Hubby is warming up to the idea. Is there anyway you could post more pics? Thanks


----------



## zellko (Jul 3, 2013)

I have great news! Hubby said we need to get Precious! Now the logistics may be tough, but if we can work them out and her foster mom thinks we'd be a good family she will have a loving forever home. If she's already found a home that's great news, too.


----------



## zellko (Jul 3, 2013)

Got hubby to see that brindles might not be a magical as he thinks they are, but they are almost as rare. lol If she's still available, I think we are going to try to get her.


----------



## BellaLina's Mom (Mar 16, 2007)

Awwwwwwwwww.............She is precious. I hope you find her a loving forever home with one of our CP members so we could have updates and see more pics of her.


----------



## zellko (Jul 3, 2013)

Update! Hubby has said we can get Precious!  We are working out the logistics of bringing a FL chi to MD and I still have to be approved by the rescue. Mickey will be so happy to have a little sister. The only dogs he really gets excited over are little girls his size or smaller. I need to start knitting her a little pink sweater for the trip north.


----------



## zellko (Jul 3, 2013)

Hubby is now talking about him driving down sooner to get her! LOL Once he saw how much Mickey enjoyed playing with a dog his size, he realized we really need her. I have heard from the foster mom for a couple weeks, but I'm hoping she's just busy. A little nervous since so many rescues won't do out of state adoptions.


----------



## zellko (Jul 3, 2013)

Yeah!
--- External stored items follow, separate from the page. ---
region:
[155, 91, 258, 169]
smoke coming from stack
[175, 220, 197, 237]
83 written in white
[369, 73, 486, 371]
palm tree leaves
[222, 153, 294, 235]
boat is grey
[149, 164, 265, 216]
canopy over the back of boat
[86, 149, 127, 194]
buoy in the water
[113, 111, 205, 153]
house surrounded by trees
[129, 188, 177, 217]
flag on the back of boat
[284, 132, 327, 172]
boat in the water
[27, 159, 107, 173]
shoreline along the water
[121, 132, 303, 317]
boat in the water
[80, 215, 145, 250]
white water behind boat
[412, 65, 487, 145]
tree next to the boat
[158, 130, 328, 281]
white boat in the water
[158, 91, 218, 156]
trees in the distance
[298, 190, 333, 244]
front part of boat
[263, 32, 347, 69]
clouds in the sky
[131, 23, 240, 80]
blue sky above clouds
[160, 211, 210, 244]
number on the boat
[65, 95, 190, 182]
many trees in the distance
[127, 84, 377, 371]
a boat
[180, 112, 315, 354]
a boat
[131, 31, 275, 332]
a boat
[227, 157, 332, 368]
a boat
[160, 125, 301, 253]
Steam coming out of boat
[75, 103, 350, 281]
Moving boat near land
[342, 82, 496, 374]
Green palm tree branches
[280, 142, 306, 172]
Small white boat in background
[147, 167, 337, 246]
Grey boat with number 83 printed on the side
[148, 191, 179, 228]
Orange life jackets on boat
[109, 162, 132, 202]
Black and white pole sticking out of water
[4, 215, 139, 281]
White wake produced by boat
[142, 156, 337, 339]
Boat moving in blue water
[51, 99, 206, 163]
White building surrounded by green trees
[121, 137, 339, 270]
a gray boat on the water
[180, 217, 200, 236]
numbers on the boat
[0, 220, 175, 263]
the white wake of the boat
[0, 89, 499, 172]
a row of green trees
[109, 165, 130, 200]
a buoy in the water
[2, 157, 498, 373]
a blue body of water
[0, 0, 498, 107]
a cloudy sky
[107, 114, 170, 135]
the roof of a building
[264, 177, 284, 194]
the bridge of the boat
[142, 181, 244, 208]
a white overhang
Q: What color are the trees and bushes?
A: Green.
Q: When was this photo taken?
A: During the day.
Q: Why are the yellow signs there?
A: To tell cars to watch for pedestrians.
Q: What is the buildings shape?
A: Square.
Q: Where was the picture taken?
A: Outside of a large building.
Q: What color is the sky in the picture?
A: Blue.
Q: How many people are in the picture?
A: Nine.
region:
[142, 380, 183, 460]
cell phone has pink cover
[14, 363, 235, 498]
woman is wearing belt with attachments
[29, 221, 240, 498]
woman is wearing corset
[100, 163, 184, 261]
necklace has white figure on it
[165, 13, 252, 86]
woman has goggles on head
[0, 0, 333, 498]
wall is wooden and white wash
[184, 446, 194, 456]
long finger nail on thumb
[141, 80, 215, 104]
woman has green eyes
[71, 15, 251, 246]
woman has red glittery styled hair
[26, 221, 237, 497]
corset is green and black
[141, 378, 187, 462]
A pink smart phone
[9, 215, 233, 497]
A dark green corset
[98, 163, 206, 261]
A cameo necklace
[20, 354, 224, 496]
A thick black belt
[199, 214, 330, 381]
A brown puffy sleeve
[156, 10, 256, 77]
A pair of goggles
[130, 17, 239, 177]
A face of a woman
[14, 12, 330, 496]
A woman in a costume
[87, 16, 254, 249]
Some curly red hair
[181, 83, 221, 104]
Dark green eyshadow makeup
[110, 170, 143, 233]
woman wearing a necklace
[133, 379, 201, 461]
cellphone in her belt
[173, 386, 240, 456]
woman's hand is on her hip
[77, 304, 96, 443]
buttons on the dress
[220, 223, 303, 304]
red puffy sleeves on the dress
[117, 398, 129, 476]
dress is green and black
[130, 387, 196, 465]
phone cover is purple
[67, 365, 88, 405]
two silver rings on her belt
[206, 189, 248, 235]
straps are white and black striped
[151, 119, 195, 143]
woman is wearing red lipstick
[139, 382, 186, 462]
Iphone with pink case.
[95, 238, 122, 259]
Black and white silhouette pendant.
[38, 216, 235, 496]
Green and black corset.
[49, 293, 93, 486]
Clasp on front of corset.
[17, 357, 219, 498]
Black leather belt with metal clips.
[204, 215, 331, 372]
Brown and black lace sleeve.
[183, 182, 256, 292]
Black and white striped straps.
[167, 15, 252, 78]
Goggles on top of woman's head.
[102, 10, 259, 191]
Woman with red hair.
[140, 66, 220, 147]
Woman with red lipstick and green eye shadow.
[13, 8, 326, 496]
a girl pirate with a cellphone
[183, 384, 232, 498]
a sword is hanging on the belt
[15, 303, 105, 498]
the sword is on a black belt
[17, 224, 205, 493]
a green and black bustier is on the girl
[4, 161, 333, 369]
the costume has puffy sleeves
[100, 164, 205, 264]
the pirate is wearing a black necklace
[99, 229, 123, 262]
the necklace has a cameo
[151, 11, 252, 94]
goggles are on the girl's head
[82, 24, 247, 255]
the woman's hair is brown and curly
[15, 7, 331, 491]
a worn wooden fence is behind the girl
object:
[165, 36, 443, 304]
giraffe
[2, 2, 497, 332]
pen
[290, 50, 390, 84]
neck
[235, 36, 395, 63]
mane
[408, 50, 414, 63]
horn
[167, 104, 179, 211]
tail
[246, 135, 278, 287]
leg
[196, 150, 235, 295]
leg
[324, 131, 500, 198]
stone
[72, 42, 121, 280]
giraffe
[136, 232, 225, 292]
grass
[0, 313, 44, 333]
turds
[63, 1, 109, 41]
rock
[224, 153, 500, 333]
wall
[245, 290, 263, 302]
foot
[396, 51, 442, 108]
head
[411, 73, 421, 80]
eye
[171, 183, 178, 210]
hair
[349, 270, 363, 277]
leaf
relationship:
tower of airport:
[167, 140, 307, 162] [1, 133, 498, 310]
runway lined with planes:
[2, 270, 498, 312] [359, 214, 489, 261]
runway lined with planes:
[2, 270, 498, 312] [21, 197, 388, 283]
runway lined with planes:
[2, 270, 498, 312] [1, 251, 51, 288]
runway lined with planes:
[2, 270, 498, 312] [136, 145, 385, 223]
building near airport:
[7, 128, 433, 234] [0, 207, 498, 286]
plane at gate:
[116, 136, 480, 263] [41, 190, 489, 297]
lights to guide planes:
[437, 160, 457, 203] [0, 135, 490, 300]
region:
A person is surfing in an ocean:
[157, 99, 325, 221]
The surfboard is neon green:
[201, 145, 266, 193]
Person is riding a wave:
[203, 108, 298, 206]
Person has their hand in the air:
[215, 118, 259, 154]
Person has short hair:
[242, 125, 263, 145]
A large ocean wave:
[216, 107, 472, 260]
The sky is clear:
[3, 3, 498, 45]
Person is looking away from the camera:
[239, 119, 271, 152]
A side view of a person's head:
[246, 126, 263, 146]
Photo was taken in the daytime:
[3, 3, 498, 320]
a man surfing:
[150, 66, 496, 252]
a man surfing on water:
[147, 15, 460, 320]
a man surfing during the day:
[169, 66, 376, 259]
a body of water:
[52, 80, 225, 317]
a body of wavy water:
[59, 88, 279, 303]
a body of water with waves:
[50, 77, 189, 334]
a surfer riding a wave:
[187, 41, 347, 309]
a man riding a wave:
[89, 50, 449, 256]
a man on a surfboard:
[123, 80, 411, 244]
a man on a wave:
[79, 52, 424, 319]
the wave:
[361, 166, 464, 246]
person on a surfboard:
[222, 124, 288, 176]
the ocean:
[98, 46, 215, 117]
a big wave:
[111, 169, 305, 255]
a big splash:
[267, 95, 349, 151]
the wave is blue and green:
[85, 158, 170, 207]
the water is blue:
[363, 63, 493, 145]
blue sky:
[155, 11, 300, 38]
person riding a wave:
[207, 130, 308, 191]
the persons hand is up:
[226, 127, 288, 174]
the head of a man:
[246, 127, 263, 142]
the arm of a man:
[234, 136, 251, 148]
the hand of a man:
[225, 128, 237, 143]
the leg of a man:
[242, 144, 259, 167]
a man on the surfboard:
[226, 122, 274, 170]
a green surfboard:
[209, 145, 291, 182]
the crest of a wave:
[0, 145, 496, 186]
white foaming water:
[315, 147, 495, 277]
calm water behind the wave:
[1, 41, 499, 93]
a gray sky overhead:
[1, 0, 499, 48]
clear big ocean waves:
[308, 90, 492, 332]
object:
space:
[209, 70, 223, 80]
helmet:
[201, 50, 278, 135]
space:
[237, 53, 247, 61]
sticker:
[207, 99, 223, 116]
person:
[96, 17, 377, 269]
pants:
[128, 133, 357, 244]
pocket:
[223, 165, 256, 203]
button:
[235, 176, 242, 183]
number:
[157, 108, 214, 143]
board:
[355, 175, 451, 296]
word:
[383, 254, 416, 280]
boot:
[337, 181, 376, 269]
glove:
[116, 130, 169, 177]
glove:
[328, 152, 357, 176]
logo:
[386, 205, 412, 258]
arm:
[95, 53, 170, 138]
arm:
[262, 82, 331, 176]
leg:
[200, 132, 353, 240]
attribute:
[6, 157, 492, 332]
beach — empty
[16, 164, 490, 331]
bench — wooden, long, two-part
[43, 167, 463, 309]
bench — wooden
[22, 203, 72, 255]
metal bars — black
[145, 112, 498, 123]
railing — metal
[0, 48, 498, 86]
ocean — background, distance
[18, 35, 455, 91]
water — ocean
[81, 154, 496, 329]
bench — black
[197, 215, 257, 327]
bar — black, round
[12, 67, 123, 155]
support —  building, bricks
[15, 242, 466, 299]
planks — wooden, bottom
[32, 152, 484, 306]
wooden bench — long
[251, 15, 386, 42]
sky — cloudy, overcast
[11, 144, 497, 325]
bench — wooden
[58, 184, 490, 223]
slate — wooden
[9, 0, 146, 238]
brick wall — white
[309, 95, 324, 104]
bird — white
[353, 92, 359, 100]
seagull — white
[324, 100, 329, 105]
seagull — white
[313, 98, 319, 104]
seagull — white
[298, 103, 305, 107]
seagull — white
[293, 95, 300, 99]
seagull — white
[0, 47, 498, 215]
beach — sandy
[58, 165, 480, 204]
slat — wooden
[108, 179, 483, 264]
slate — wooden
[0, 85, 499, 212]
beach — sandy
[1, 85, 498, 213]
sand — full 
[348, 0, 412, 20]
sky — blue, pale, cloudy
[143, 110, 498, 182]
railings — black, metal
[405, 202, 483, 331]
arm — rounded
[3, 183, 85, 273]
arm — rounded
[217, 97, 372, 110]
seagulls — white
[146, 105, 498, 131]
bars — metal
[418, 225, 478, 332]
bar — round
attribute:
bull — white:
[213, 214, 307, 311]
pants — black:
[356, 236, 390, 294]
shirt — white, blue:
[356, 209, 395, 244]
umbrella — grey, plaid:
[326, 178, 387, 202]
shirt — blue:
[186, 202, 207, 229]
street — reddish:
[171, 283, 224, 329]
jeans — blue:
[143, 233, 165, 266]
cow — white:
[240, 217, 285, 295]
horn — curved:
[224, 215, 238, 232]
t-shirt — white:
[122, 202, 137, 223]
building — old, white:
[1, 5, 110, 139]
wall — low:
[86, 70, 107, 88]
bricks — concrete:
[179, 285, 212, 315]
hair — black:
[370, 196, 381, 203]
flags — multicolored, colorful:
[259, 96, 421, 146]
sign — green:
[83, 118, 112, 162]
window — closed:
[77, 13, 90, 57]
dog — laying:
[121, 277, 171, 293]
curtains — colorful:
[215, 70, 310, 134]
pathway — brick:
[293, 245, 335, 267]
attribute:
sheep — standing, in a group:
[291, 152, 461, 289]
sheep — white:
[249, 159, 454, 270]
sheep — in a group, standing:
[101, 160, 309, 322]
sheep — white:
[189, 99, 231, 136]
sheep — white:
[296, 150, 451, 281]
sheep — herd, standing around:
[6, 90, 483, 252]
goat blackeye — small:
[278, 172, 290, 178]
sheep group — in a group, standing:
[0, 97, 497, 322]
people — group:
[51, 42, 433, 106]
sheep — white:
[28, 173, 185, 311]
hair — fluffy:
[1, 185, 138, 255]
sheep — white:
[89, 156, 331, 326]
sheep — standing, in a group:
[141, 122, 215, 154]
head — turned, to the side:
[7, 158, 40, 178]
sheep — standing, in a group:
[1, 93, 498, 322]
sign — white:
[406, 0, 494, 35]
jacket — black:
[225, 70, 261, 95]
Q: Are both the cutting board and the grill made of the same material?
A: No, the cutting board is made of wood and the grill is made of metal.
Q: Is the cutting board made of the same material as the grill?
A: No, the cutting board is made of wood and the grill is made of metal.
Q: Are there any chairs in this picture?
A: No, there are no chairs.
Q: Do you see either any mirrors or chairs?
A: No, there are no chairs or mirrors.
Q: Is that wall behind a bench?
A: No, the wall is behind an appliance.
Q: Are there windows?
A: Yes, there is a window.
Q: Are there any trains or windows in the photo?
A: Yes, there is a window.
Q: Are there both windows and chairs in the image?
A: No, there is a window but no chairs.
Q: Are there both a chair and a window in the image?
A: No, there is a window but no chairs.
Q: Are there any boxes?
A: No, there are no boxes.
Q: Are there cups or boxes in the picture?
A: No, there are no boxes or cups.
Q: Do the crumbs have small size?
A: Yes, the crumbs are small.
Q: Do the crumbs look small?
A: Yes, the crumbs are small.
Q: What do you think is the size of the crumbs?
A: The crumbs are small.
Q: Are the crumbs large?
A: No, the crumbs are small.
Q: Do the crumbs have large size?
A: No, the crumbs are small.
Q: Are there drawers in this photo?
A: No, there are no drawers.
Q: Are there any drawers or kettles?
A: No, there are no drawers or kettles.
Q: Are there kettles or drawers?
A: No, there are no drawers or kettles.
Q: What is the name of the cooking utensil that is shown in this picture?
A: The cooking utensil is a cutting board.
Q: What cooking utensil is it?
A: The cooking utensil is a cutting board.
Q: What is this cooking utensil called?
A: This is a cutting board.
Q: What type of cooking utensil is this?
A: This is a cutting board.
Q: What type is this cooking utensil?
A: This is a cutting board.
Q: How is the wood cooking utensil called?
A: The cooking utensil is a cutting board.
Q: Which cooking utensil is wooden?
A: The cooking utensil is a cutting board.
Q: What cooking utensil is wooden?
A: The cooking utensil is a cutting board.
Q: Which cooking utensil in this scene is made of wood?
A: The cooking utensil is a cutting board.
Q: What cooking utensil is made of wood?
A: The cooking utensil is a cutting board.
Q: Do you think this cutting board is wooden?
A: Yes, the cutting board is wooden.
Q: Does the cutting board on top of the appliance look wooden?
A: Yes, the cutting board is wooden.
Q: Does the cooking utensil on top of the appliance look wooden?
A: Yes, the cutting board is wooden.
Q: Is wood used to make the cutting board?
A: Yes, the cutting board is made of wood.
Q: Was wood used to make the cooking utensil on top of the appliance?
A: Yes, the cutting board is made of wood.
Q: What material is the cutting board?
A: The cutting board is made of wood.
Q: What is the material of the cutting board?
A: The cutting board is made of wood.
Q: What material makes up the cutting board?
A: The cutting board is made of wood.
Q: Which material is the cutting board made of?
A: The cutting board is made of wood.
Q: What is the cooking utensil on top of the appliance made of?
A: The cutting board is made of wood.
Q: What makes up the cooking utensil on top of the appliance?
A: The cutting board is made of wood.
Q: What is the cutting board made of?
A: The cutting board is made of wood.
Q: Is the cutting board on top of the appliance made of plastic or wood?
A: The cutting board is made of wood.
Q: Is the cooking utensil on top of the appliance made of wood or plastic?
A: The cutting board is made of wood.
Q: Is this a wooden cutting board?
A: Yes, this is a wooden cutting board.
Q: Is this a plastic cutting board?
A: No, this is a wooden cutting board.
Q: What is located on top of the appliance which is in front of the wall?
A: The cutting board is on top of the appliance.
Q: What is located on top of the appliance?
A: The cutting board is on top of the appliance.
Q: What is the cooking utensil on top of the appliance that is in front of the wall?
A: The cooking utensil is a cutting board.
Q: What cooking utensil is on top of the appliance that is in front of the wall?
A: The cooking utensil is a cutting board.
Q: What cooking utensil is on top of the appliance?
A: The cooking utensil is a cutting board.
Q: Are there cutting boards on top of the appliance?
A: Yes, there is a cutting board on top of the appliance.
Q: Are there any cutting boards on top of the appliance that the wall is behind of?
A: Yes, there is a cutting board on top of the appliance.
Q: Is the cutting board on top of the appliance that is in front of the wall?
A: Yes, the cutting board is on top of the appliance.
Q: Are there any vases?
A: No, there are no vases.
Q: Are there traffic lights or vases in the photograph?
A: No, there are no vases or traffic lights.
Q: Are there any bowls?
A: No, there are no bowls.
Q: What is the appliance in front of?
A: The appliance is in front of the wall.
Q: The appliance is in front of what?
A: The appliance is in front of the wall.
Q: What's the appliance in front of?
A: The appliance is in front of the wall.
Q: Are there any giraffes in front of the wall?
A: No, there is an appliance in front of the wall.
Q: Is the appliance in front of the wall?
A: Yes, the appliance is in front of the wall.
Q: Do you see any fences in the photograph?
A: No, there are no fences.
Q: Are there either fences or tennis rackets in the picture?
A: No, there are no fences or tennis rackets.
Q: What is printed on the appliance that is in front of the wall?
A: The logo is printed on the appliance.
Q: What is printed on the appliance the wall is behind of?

We are one step closer. I just bought my first pink thing for her.


----------



## CHITheresa (Apr 30, 2011)

Awe so kool.


----------



## zellko (Jul 3, 2013)

In case anyone is wondering what happened with Precious, I have sent in the adoption forms and I believe we have been approved. We are so grateful to her foster mommy for keeping her extra long for us. We will be meeting up with her when we travel to FL for Christmas. I have ordered a teensy pink wire crate and did some Pink Friday shopping! Have a wardrobe for her to make the transition from Florida girl to Maryland girl. Prayers, please for everything to go well.


----------



## Jayda (Jun 15, 2012)

Wow, great news! Good luck from this point forward!


----------



## Huly (Mar 5, 2012)

Congrats!


----------



## michele (Jan 12, 2009)

Wonderful news


----------



## BellaLina's Mom (Mar 16, 2007)

Congratulations! This is wonderful news. Please keep us updated on Precious.


----------



## Kismet (Jun 18, 2014)

Prayers that everything goes smoothly for you all and that Mickey and Precious settle quickly into a fabulous life together! She is such a lucky girl to be adopted by you and your husband and how lovely that her foster carer looked after her that bit longer for you. Wishing you all the best for what I expect will be a very exciting Christmas for you all.


----------



## Yoshismom (Jul 6, 2005)

Omg she reminds me so much of yoshi


----------